魔力特性ともいう。木・火・土・金・水・風・雷・空・光・闇の十の属性の特徴を指す。基本は十属性だが、稀に特殊な属性を持つ者もいる。通常の魔力に属性の質を通わせる事により、各々の特徴を強く引き出す事が出来る。例えば火ならば攻撃力が上がり、土ならば防御力・風ならば速度といった具合に。また、一般的には三属性等複数の属性を持つ事が多い。


【主従契約】による知識の流入は相変らず突然だ。

唐突に言葉を切った草麻にクロスは疑問符を浮かべるが、草麻は何でも無いと誤魔化した。


「いや、何でもないです」


「そうかい。だけど、この刀は見事としか言えないよ。魔力に頼る事を否定しながら、魔力を通わせる事を否定していない。堅固さと柔軟さを兼ね備えた素晴らしい魔具だよ」


「本当、シルフィーアさんの愛がいたいことで。ところで、ヴェルンデさん魔力属性ってどうやって判るんですか」


「そうだね。大体は検知魔具で計測するよ。家にも簡易計測器があるから調べてみるかい?」


クロスの提案は願っても無い事だ。

草麻は躊躇いもせずに頷いた。


「はい、お願いします」

「判った。工房から持って来るからちょっと待っててくれるかい?」

「了解です」


言って、クロスは立ち上ると、工房へ向かった。

彼に続くようにセリシアも立ち上がるとキッチンへ向かった。テーブルに置かれた四つのグラスには殆ど中身が入っていなかった。二人がリビングから出て行くのを見送ると、セーミアは草麻に視線を向ける。


「良かったですね、ソウマさん。これで無駄に戦う事無く晴れて冒険者になれますよ」


にこりと愛想良くセーミアは草麻に言った。

事実、クロスに鑑定書を書いて貰い、それを冒険者協会に提出すれば特例で草麻は冒険者の仲間入りができる。わざわざあの狂戦士と戦う必要は何処にもない。


実際草麻は見ている筈だ。

あの虐殺鬼の戦闘を、一切の情もなく、一片の慈悲も無い。あるのは戦闘に対する純粋なまでの姿勢。それを知っているセーミアだからこそ、草麻の次の言葉が信じられなかった。

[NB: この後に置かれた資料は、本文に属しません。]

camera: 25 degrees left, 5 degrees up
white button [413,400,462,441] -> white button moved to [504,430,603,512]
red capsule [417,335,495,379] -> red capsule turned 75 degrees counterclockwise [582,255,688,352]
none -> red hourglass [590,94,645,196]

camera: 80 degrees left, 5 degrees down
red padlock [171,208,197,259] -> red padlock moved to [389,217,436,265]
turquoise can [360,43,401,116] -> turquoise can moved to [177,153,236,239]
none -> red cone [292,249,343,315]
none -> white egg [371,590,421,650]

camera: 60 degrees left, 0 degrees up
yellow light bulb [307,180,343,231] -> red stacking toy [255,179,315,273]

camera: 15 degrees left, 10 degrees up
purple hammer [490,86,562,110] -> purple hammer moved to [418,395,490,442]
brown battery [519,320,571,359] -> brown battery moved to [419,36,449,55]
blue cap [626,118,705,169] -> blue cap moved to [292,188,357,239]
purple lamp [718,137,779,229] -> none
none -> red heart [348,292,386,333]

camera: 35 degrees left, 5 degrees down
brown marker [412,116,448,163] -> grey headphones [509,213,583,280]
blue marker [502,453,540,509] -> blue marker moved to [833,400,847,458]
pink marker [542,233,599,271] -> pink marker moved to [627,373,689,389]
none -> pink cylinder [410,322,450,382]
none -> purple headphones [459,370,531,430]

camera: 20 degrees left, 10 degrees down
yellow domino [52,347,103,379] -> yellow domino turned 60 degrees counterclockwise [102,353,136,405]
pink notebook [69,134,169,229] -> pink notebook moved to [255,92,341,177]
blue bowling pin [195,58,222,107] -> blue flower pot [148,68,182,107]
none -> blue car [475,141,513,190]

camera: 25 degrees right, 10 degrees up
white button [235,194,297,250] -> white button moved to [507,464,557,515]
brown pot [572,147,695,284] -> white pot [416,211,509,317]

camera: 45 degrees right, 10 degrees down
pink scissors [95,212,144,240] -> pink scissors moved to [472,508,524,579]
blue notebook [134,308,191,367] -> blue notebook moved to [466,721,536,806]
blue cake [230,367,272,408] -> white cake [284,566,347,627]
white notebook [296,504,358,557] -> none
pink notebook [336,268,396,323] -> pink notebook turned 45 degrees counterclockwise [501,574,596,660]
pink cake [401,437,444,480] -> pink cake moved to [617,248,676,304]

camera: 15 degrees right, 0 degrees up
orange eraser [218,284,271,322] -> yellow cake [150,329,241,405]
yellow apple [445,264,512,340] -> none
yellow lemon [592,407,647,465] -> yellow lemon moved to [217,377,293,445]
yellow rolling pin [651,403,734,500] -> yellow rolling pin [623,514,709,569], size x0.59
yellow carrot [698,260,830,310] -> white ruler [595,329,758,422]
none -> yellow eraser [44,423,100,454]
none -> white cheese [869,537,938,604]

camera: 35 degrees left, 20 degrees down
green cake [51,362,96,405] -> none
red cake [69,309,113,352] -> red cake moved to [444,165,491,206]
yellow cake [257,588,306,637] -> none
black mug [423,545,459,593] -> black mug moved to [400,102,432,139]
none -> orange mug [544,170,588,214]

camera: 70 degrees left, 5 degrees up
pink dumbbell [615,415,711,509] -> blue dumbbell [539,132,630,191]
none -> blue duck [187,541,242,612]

「まあ、そうですけど、俺はディートリヒさんと戦うつもりですよ」


口調はあくまでも軽い。

だが、眼光が、纏う雰囲気が草麻の本気を語っていた。それを数多の冒険者を観て来たセーミアが違える筈も無い。セーミアは微笑を消して草麻に問い掛けた。彼女もまた本気だった。空気が一瞬軋んだようだった。


「ソウマさん。本気ですか?」

「本気も本気。大マジですよ」

「……判りました。ソウマさんの意思が勇気なのか蛮勇なのかを見届けさせて貰います」

「お願いしますよ」


二人の契約が完了するのと同じくして、クロスとセリシアが戻って来た。

クロスの手には検知魔具が、セリシアの手には四つのグラスが乗ったトレーが、それぞれ握られていた。草麻とセーミアの空気は既に緩やかなものになっていた。




「ふう」

時刻は既に深夜に近い。

セーミアは一人、自宅であるマンションで一息ついた。簡素な鎧を脱ぎ部屋着に着替えると紅茶を淹れる。もう何度も何度も繰り返した習慣に淀みは無かった。


セーミアはキッチンにある椅子に腰かけると、自分で淹れた紅茶とクッキーを机に用意した。この紅茶を飲む瞬間が彼女にとって一番のリラックスタイムだ。芳しい匂いを堪能しながら、シンの喫茶店のクッキーを摘まむ。程よい甘みが口内に広がると、一日の疲れがすうと抜け出していく様だ。


セーミアは無言のままゆっくりと髪留めを外した。

ふわりと栗色の髪が広がると、次第に栗色から瑠璃色に変化していく。やがて、セーミアが紅茶を飲み終わる頃には暖かな栗色の髪は、深遠な瑠璃色に変わっていた。


瑠璃色の髪を一房握りながら、セーミアは胸元に収めたロケット形のネックレスを取り出した。精巧な彫刻がされたネックレスには一枚の写真が収められている。セーミアは懐古する様に目線を伏せると、子供の様に寂しげな声を出した。


「お父さん」


その声色に、どのような事情が含まれているのかは、一切読み取れなかった。




「失礼しますよ、と」

草麻はホテルに戻ってきた。

昨夜と同じ部屋の扉を開けると、中は薄暗い。一つしかないベッドが僅かに膨らんでいる所を見ると、ヒメは寝ているのだろう。そろりそろりと、師匠である静流に鍛えられ、グレートグリーンで練度を増した忍び足で草麻はベッドに近づいた。


すーすーと穏やかな寝息が聞こえてくる。

予想通り、ヒメは寝ていた様だ。その事に草麻は安堵の溜息を吐くと、静かに部屋の椅子に座った。草麻の視線はずっとヒメに注がれ、一瞬もぶれる事はない。やがて、草麻は立ち上がると静かに部屋を出た。


机の上には冒険者協会戦闘場に入る為のパスと、戦闘時刻が書いてあるメモが置いてあった。書き慣れていない汚い字が、草麻のものと一目で判る。扉が閉じられ、無音の静寂が部屋を支配する。ぽつりと一言だけ声が聞こえた。


「バカ者が」


諦めた様な納得した様な声だった。